• **Required work**:
Please transcribe the line with "このカテゴリの取付店を探す" and the lines after it through the end of the listing below, keeping both ends and nothing more.

• **Supplied information**:
□ □ □ □ □ □ □
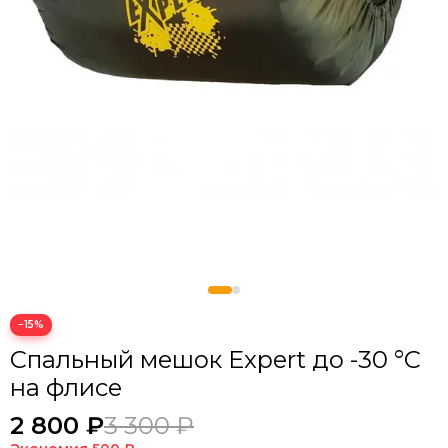
−15%
Спальный мешок Expert до -30 °C
на флисе
2 800 ₽
3 300 ₽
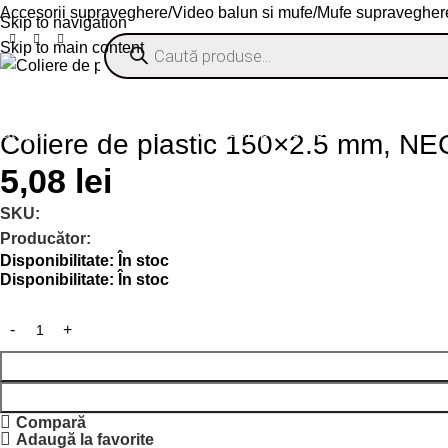
Accesorii supraveghere
Video balun si mufe
Mufe supravegher
Skip to navigation
Skip to main content
Livrare gratuită peste 1000 lei (fără TVA)
% OFERTE
Refurbished
Companie
Blog
Contact
ategorii
Coliere de plastic 150×2.5 mm, N
5,08
lei
SKU:
Producător:
Disponibilitate:
În stoc
Disponibilitate:
În stoc
Compară
Adaugă la favorite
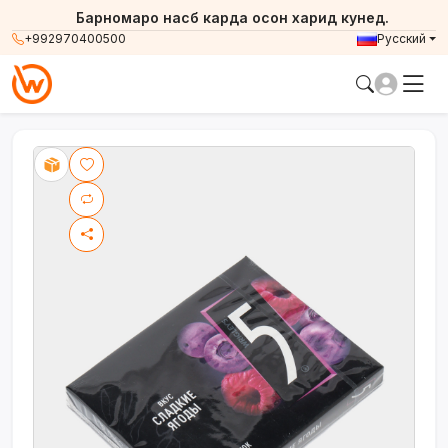
Барномаро насб карда осон харид кунед.
+992970400500
Русский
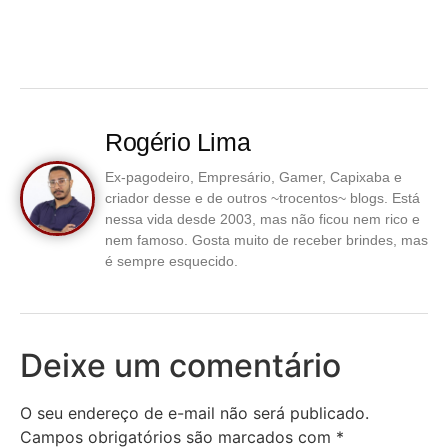
Rogério Lima
Ex-pagodeiro, Empresário, Gamer, Capixaba e
criador desse e de outros ~trocentos~ blogs. Está
nessa vida desde 2003, mas não ficou nem rico e
nem famoso. Gosta muito de receber brindes, mas
é sempre esquecido.
Deixe um comentário
O seu endereço de e-mail não será publicado.
Campos obrigatórios são marcados com
*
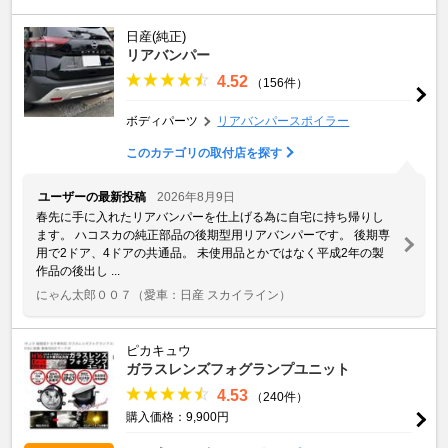
日産(純正)
リアバンパー
4.52
（156件）
ボディパーツ
リアバンパースポイラー
このカテゴリの取付店を探す
ユーザーの最新投稿
2026年8月9日
春先に手に入れたリアバンパーを仕上げる為に自宅に持ち帰りし
ます。 ハコスカの純正部品の後期型用リアバンパーです。 後期専
用で2ドア、4ドアの共通品。 未使用品とかではなく平成2年の製
作品の後出し ...
にゃん太郎００７
（愛車：日産 スカイライン）
ピカキュウ
ガラスレンズフォグランプユニット
4.53
（240件）
購入価格：9,900円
□ □ □ □ □ □ □
• **Exercise solution**:
このカテゴリの取付店を探す
ユーザーの最新投稿
2026年8月9日
春先に手に入れたリアバンパーを仕上げる為に自宅に持ち帰りし
ます。 ハコスカの純正部品の後期型用リアバンパーです。 後期専
用で2ドア、4ドアの共通品。 未使用品とかではなく平成2年の製
作品の後出し ...
にゃん太郎００７
（愛車：日産 スカイライン）
ピカキュウ
ガラスレンズフォグランプユニット
4.53
（240件）
購入価格：9,900円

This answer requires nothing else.